Nach dem jüngsten Besuch der Kongressabgeordneten kündigte China am Montag neue „Kampfbereitschafts-Patrouillen und Gefechtsübungen im See- und Luftraum um Taiwan“ an. Das chinesische Verteidigungsministerium erklärte, der jüngste Besuch der US-Kongressabgeordneten hätte gezeigt, dass die USA die tatsächlichen „Unruhestifter und Störer des Friedens und der Stabilität in der Taiwanstraße sind“.
Der Sprecher des Verteidigungsministeriums, Wu Qian, erklärte offen: „Wir warnen die USA und die Vertreter der Demokratischen Fortschrittspartei [DPP]: Taiwan zu benutzen, um China einzudämmen, ist zum Scheitern verurteilt.“ Die DPP ist die Regierungspartei Taiwans.
Das taiwanesische Verteidigungsministerium wiederum verurteilte Chinas jüngste Militärübungen und behauptete, das chinesische Militär habe 30 Flugzeuge zu Einsätzen in die Nähe von Taiwan geschickt, von denen 15 die Medianlinie in der engen Taiwanstraße überquert hätten, welche die Insel vom chinesischen Festland trennt.
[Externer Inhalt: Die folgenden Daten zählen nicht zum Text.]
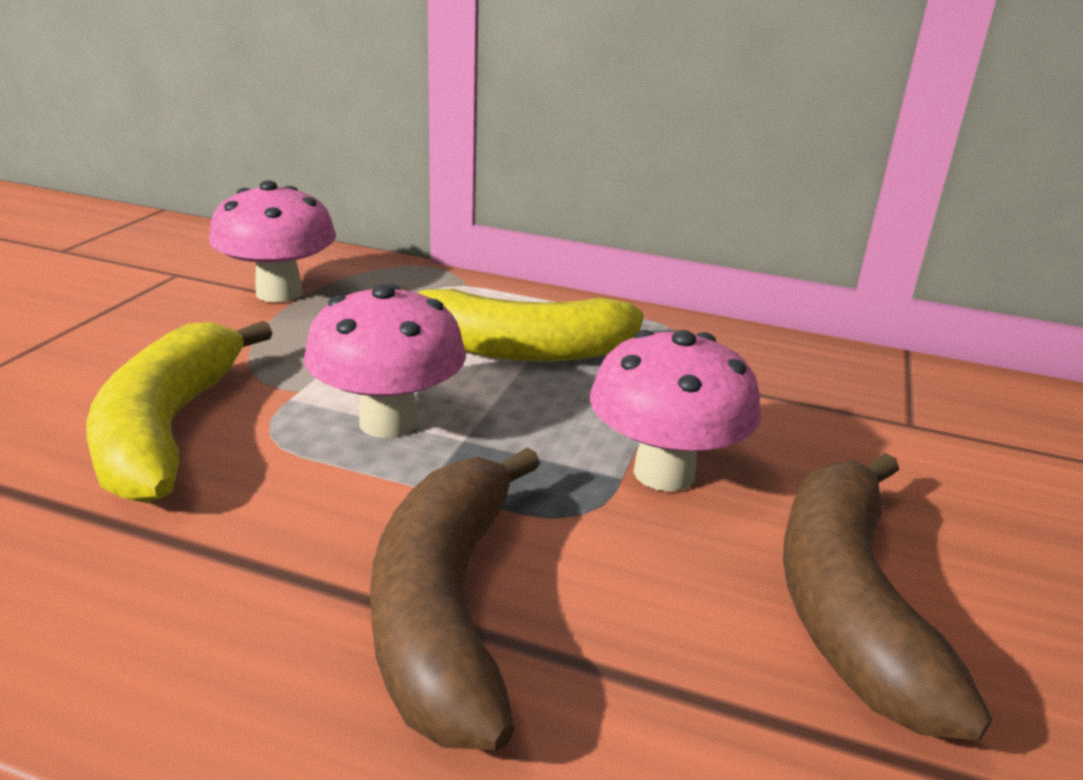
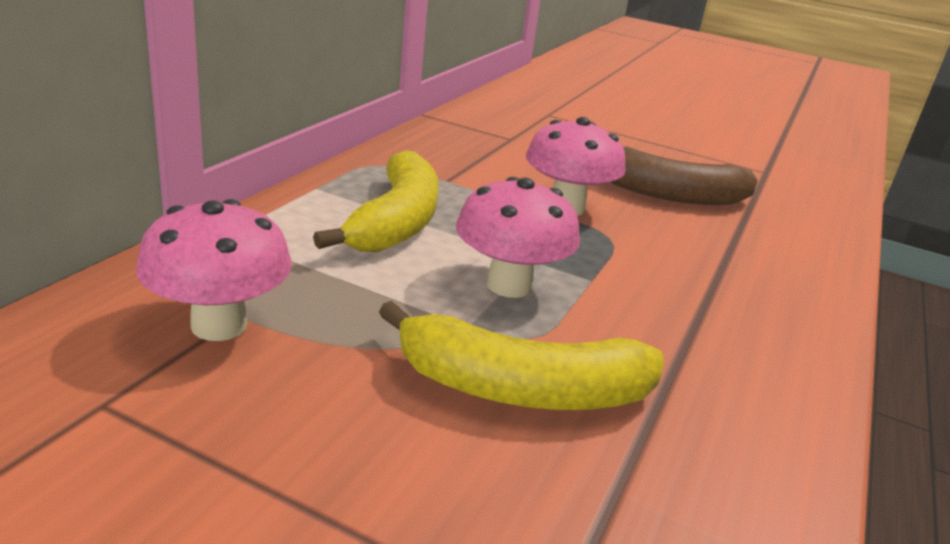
camera: 85 degrees left, 0 degrees up
(446, 609) = (704, 286): brown banana -> none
Die US-Delegation wurde von Ed Markey, Mitglied des Senatsausschusses für auswärtige Beziehungen, geleitet. Er traf sich am Montag mit der taiwanesischen Präsidentin Tsai Ing-wen, um über Sicherheitsfragen und die Intensivierung des Handels zwischen den USA und Taiwan zu diskutieren.
Der Delegation aus Vertretern beider US-Parteien gehörten Mitglieder der einflussreichen Militär-, Finanz- und Außenpolitikausschüsse an. John Garamendi ist Vorsitzender des Unterausschusses für die Bereitschaft der Streitkräfte des Repräsentantenhauses, der direkt an der Finanzierung von Taiwans militärischem Bedarf durch das Pentagon beteiligt ist.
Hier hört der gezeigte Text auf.